-- WRITTEN TASK --
Retype each of the rows below word for word, leaving out the pictures.

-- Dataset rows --
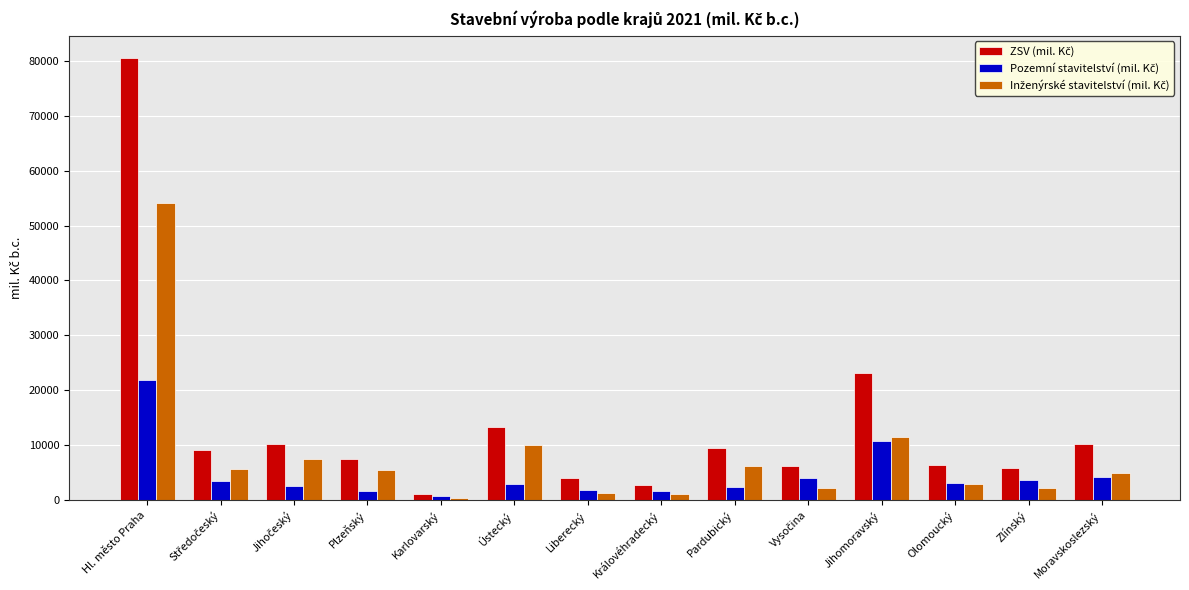

How many bars are there in each group?

3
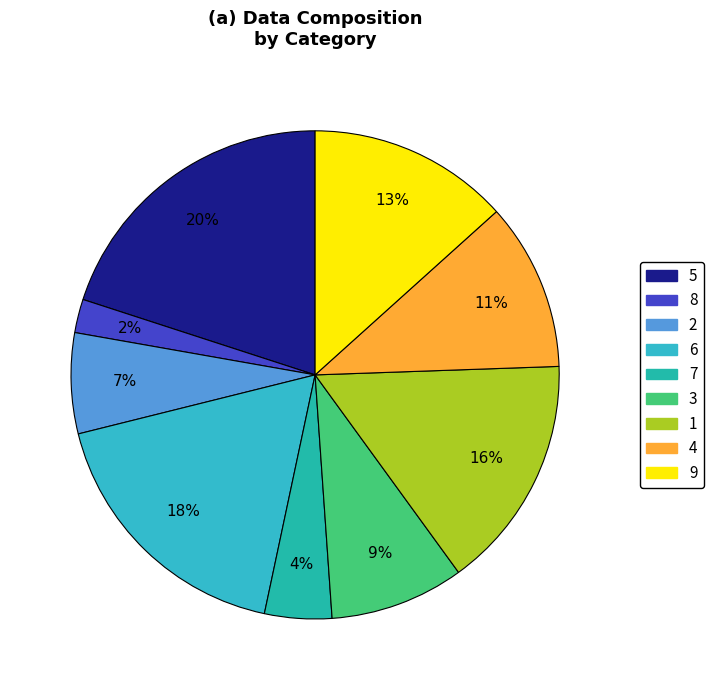

How many slices are in this pie chart?

9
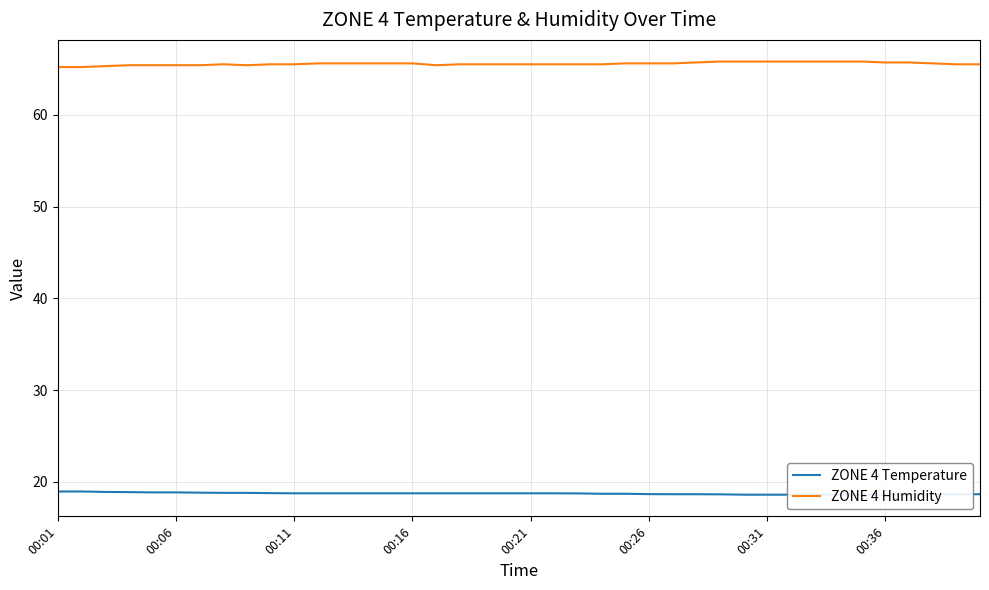

Which series has the widest spread of values?

ZONE 4 Humidity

-- TASK ANSWER --
How many bars are there in each group?

3

How many slices are in this pie chart?

9

Which series has the widest spread of values?

ZONE 4 Humidity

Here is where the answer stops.